The selection of strategies: What have we done so far? What do we need to do now? Which is the key criteria for this step?

•So far we have: -identified strategic options (assuming no constraints) -used one or more portfolio planning models as 'aids to decision-making' •Now we need to: - employ success criteria for evaluating the options: SAFe Criteria -review outcomes against financial objectives and aspirations -consider if any gaps can be filled by other means e.g. M&A, alliances, licencing?

What are strategic capabilities

•Strategic capabilities= Resources + Capabilities/competences (Capabilities=Competences)

What is key to successful differentiation? What model can be implemented to achieve this?

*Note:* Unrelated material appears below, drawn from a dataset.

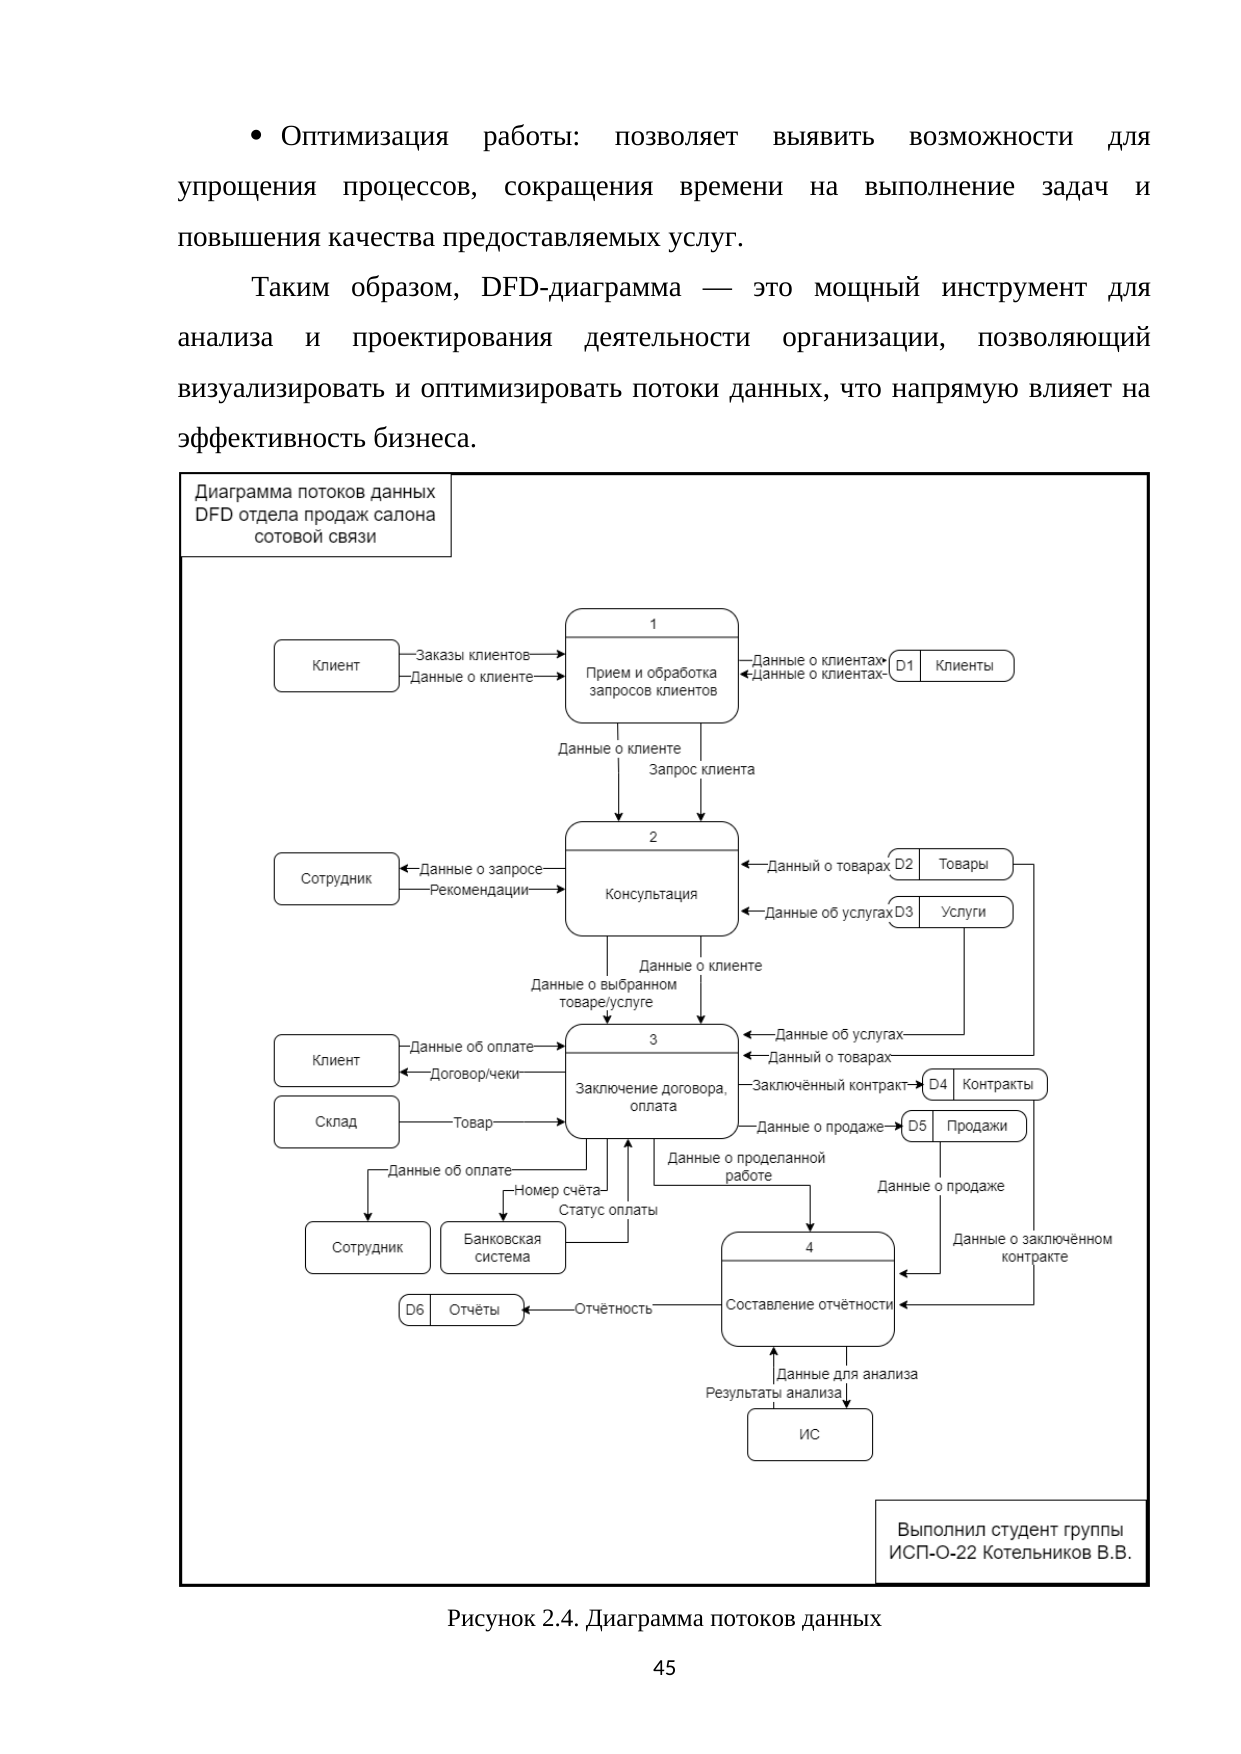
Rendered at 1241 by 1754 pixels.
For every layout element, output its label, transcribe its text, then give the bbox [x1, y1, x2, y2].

•The key to successful differentiation is matching the firm's capacity for creating differentiation to the attributes that customers value the most. • The value chain can be used to identify potential drivers for uniqueness. Here one identifies the firms primary and secondary activities to assess the firm's capacity for creating differentiation to the attributes that customers value most.

Key environmental (external) questions

•What environmental questions are affecting the organization? •What is the nature of the environment? How is it changing? •What is the competitive structure of an industry? How is it likely to change? •What are likely to be key factors for success?